Figure 8.28 shows the XML Task from the sample package with the OperationType "XSLT" selected. The XML Task uses three connection managers. The first is the file connection manager named PackageToReportOn. As the name implies, it points to the folder where the package is stored that will be processed with the XSLT. The second connection manager is the file connection manager named ReportHTMLFile, which points to the temporary location to store the resulting HTML report. The third connection manager is the file connection manager with the name XSLT File, which points to the location of the XSLT to apply to the package to generate the report.

Figure 8.28. The XML Task performs multiple XML functions

Caution

Make sure you've defined the SSISSAMPLESWORKING environment variable to point to a temporary folder for the resulting HTML file. The package uses property expressions to build the fully qualified file path.
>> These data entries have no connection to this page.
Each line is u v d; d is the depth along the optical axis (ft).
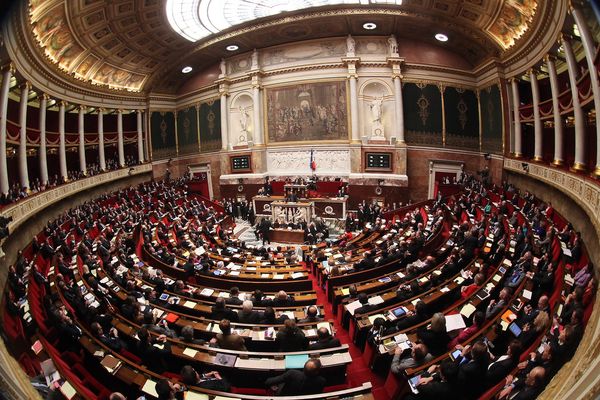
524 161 56.80
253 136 83.92
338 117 77.92
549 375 12.89
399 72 73.77
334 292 28.73
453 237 39.65
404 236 43.91
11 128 49.78
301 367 17.66
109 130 93.25
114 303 26.99
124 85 85.20
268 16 69.15
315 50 78.07
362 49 76.02
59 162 72.84
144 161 92.07
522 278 24.04
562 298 19.70
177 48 78.64
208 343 20.44
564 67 54.80
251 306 23.59
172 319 23.61
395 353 17.93
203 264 34.73
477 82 74.84
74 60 65.51
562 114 46.42
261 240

Task-Specific Peculiarities or Nonstandard Settings

The key setting for the XML Task is the OperationType. In fact, the visible property set changes quite drastically depending on which operation type you select. The other settings that can be a little confusing are the SecondOperandType and SecondOperand. These two properties express the information needed for all operations. For example, for the Merge operation, the second operand is the file to be merged with the primary file. For the XSLT operation, the second operand is the XSLT file, and so on. Table 8.9 lists the second operands and their function.
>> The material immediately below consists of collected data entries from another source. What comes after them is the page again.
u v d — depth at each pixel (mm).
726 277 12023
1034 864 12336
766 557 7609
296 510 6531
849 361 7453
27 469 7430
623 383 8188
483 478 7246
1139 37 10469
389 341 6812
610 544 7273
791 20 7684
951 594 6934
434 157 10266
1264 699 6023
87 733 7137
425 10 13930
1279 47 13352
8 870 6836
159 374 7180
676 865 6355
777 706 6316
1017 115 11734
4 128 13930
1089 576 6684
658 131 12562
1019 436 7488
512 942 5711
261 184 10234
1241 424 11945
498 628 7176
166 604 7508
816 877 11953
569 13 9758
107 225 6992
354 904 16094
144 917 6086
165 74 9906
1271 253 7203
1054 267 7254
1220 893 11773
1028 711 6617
Table 8.9. Second Operands and Their Function
Operation Type	Second Operand Function
Merge	Provides the XML file or text to be merged with the primary XML (specified by the Source property)
Diff	Provides the XML file or text to be compared with the primary XML
Patch	Provides the Diffgram document to be merged with the primary XML
XSLT	Provides the XSLT document to be used to transform the primary XML
XPath	Provides the XPath query to be used to retrieve nodes or text from the primary XML
Validate	Provides the DTD or XSD to be used to validate the primary XML

The XML Task is fairly flexible and can be used in many ways to process or retrieve information from XML files or text. The XML can be stored in a variable, in a file, or directly entered into the source property.

Tip

A common complaint about the XML Task is that it cannot "pipeline" operations or perform multiple serial operations on XML. But, this is not true. Actually, this is one of the reasons the XML Task supports storing the XML in a variable. To efficiently apply multiple operations to one XML document, you can simply output the XML text to a variable and then use the same variable as the input for the next XML Task.

Data Flow Task

The Data Flow Task supports one to many simultaneous and heterogeneous source connections to data from different source systems and media types. This data can be routed through one or more transformations executing in parallel out to zero to many different destination systems and media types. The Data Flow Task is the heart of Integration Services, where the bulk of the data processing, integration, and transformation happens.

The Data Flow Task is extremely important and several chapters are dedicated to describing it. Like the Script Task, this chapter included a Data Flow Task entry for completeness and consistency; however, the Data Flow Task is quite complex and too important to attempt coverage here. For detailed coverage of the Data Flow Task, see Chapters 18 through 23.